И продолжает растирать ее маленькие ножки.
«Так вот, на прошлой неделе я просмотрела более половины огромного английского каталога марок, чтобы выяснить, на какой марке у королевы Виктории напечатано одно из ее тайных имен — Пено».
«А какое второе?»
«Анна».
Глаза его подергиваются ностальгической дымкой, ясно, что в дни своей нищей молодости в Латинском квартале он здорово ухаживал за какой-то Анной.
«Папа, когда ты меня не слушаешь, ты выглядишь смешным».

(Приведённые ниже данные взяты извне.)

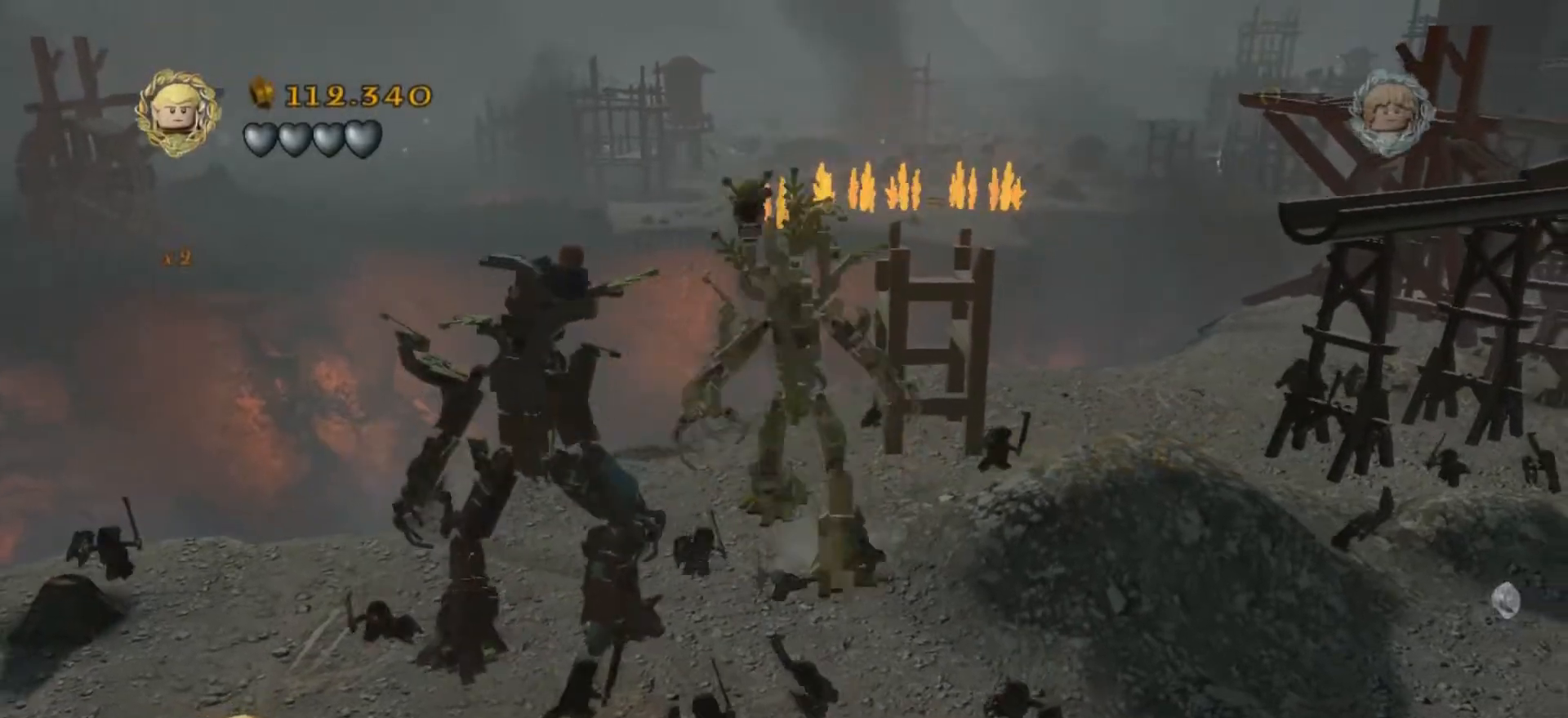
{"keys": ["d", "w"], "events": [[334, "w", "down"]]}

«Значит, я никогда не бываю смешным».
«Это отняло у меня целых четыре дня».
Все чистая правда. На прошлой неделе она четыре дня провела в клинике, проходя обычные обследования, и между двумя процедурами погружалась в филателистические дебри.
«И ты нашла?»
"Пока нет. Я остановилась на букве "Л", «Лауард» — Подветренные острова, британская колония в Карибском море к северу от Мартиники и к востоку от Пуэрто-Рико. Видишь, как полезно изучать марки!"
«И к чему тебе все это?»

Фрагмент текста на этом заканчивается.